La beauté des images ne parvient pas à sauver le film, tant le cinéaste s’est désintéressé par nombrilisme de son histoire qui manque autant de consistance que d’originalité.
Mais il ne faut pas en vouloir à Rodolphe Marconi : voilà un monsieur à qui l’on offre aux frais de la princesse (le contribuable) un an de villégiature à Rome dans un palais. En quittant Paris, il s’est fait larguer par son petit ami (l’autobiographie a ses limites !). Mauvaise fille, il trouve ses camarades de trimard infréquentables et de la dernière vulgarité, donc il s’ennuie (s’ennuyer à Rome, à la villa Médicis, m’aurait fait douter de la qualité du personnage si je n’avais pas vu son opus suivant). À la fenêtre de sa geôle romaine, il fantasme sur le jardinier qui taille torse nu les buis, ce qu’il transpose pour notre malheur en un plumitif évanescent… La barbe soit de l’autofiction !

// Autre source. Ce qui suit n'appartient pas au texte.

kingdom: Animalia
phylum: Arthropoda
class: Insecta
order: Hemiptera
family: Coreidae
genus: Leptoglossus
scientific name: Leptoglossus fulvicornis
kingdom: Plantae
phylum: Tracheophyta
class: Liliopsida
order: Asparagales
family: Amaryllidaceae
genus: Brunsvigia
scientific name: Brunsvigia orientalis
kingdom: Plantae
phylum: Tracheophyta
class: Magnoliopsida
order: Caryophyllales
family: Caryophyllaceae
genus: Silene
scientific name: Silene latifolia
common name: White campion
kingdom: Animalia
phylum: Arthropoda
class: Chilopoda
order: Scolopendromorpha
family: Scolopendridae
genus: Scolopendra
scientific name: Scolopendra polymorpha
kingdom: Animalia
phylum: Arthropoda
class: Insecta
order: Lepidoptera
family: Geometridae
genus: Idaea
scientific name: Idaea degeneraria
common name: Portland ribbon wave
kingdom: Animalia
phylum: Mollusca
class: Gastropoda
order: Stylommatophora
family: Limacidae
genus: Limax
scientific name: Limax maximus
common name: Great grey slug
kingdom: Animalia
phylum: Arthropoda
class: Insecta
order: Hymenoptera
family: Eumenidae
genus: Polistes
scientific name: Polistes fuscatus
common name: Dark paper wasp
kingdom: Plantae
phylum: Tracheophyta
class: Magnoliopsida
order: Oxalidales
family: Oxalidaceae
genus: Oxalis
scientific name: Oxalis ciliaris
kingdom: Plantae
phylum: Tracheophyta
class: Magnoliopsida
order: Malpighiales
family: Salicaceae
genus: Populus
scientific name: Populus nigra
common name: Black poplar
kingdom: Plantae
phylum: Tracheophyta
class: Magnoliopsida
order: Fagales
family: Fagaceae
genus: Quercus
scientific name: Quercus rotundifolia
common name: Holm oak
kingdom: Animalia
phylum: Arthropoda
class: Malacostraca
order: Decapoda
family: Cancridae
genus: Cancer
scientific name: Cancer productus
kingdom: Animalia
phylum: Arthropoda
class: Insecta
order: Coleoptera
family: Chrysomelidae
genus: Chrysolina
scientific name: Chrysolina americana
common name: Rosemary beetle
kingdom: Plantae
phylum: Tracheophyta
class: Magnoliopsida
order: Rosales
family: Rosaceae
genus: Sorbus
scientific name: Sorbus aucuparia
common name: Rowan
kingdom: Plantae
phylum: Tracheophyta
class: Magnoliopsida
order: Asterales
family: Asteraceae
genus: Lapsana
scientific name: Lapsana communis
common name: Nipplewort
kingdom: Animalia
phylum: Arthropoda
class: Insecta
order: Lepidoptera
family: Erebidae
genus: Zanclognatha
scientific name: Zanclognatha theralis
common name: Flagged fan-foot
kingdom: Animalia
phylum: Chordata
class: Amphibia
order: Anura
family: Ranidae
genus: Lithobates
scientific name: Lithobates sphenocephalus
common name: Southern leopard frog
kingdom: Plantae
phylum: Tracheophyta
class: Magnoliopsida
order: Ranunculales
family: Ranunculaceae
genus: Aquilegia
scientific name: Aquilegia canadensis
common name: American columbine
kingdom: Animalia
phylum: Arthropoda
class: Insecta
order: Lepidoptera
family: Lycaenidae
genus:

En résumé, on est content que Rodolphe Marconi se soit occupé pendant son séjour romain mais était-il besoin pour cela de nous ennuyer, nous cinéphiles ?
L'avis de Petit Ian :
À l'instar du sujet, le scénario de Défense d'aimer est classique et conforme aux règles communes de la tragédie (choix cornélien, jalousie, issue fatale). Pourtant, on aurait tort de réduire le deuxième film de Rodolphe Marconi au pathos.
Défense d'aimer est une magnifique démonstration des qualités de metteur en scène dont est doué Rodolphe Marconi. Au risque d'offusquer les véritables romanciers (mais ceux-là n'ont pas compris/admis que la beauté de l'image prime désormais sur le verbe et que cette tendance – on la trouve notamment chez Claire Denis, Christophe Honoré, et bien sûr chez nos précurseurs de la « Nouvelle vague asiatique » – est l'avenir du septième art), toute la grandeur du film réside en son esthétisme.
Le cinéma fait des fashion victimes. Le paraître y est aujourd'hui critère de qualité. Le fond de Défense d'aimer est un assomoir. Pour autant, la forme n'est pas trompeuse. (Il serait regrettable de n'avoir que des drames sociaux – dont, ailleurs, je suis friand ! – à la plastique sciemment négligée, au service du réalisme.) Ainsi, les exemples ne manquent pas. Sensuel, avec ce magnifique long plan sur une jeune fille émoustillée par El Desierto de Lhasa, ou l'étreinte charnelle des deux garçons (le réalisateur a choisi de la filmer avec autant de pudeur que d'intensité et celle-ci s'avère particulièrement réussie). Beaucoup de scènes de nuit, évidemment, de flous, de mouvements de caméras, et l'excellent choix de mettre en valeur la couleur ocre.
Quelques axes de narration sont suggérés par la représentation de personnages souffrant, puis délaissés : c'est le cas du malade qui refuse l'aide des « infirmières », de la serveuse que Bruce fait redescendre sur Terre, de la fan de Lhasa... Ce n'est pas la peur de l'éparpillement qui a fait renoncer Rodolphe Marconi au développement des autres protagonistes, mais l'inévitable nombrilisme d'une oeuvre semi-autobiographique où la souffrance passionnelle est reine. D'où, il est vrai, la perte d'intérêt pour la directive narratrice, manquant de consistance et d'originalité. Et les regrets d'un début remarquable.
C'est peut-être l'« amitié » du héros avec la romancière fascinée par les criminels qui redonne à l'œuvre son élan. Malheureusement, le film touche à sa fin (et quelle fin décevante !) et l'on se dit qu'une heure et demi, c'est tout de même bien court : oui, on regoûterait bien à la beauté de l'image.